Machine generated HTML documentation on classes Module -- delivered by external CDN

  • All "{" STMT... "}" code blocks have their own variable scope and are implemented as closures.

  • Variables MUST be declared using "var", "const", or as function arguments.

NOTE! Enforcement of "const" is currently implemented only in the parser, and const values in other Modules can be changed!!

Modules

Every imported Module (including the "main" file, specified on the command line) have their own top level scope (a child of the "root" scope that initially contains true, false, null, undefined, and Class.

Each module namespace has a __modinfo Object, of class ModInfo with properties: * main -- true for the main (command line) module, else false * module -- the corresponding Module object with the module top level scope available as properies * file -- the path of the file loaded into the module * parser -- the Parser object used to parse source code.

Metaclasses

Metaclasses are Classes that are used to create new classes.

  • The base metaclass is Class; Class.new is the normal way to create a new class.

  • Any subclass of a metaclass is a metaclass (Class is a subclass of itself!).

  • Metaclasses subclassed from Class get their new method from Class.

  • Metaclass names should end with the word "Class"

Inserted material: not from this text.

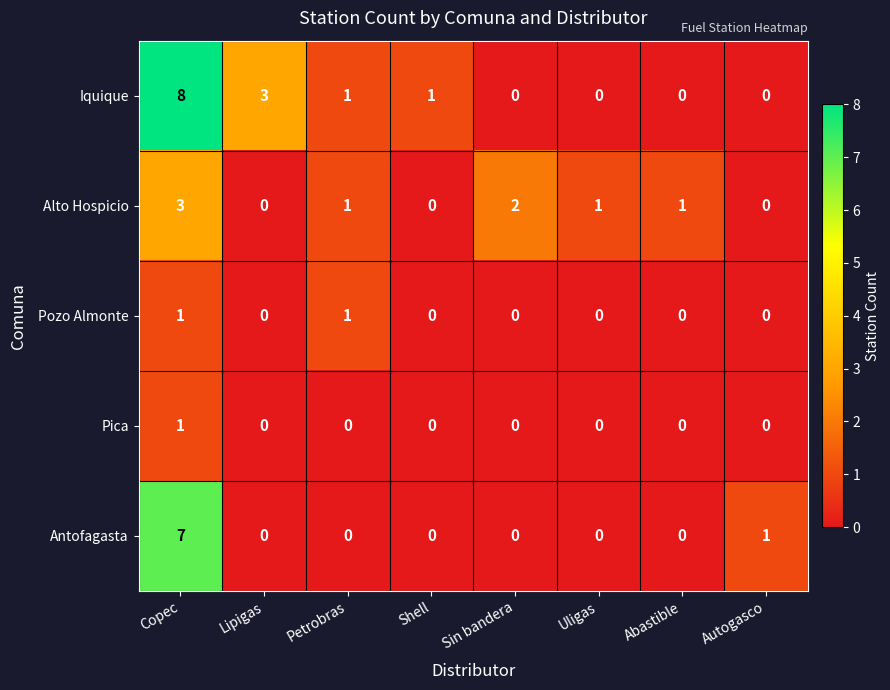

Which category has the highest value in the Alto Hospicio series?

Copec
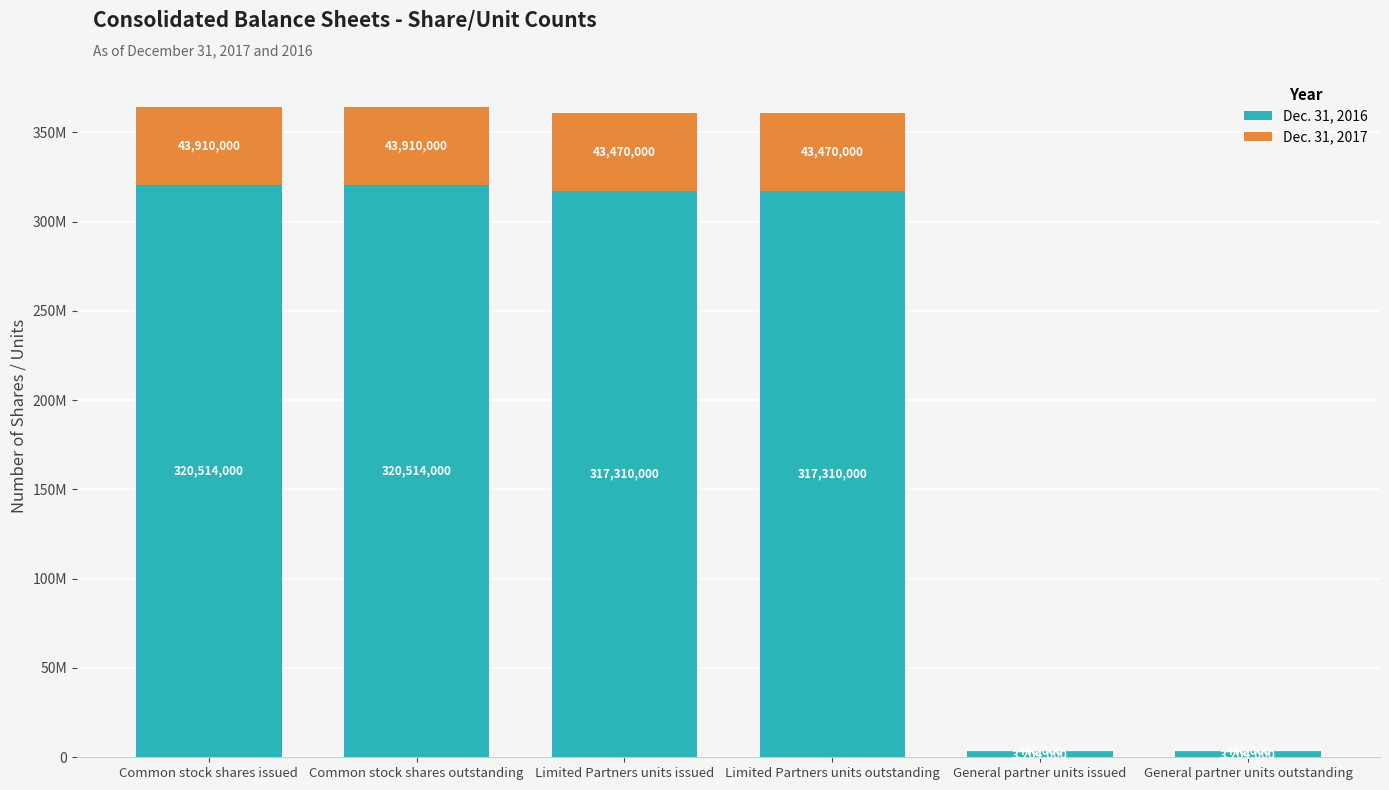

At Limited Partners units outstanding, list the series in order from smallest to largest.

Dec. 31, 2017, Dec. 31, 2016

  • New metaclasses (with their own new, and other Class methods) can be created by subclassing Class (ie; calling Class.new with Class as a super class).

  • SingletonClass, declared in bootstrap.xxl is a metaclass for creating classes that will only ever have one instance; singleton classes can be declared by invoking SingletonClass.new instead of Class.new.

  • For clarity, use this_class instead of this in metaclass methods.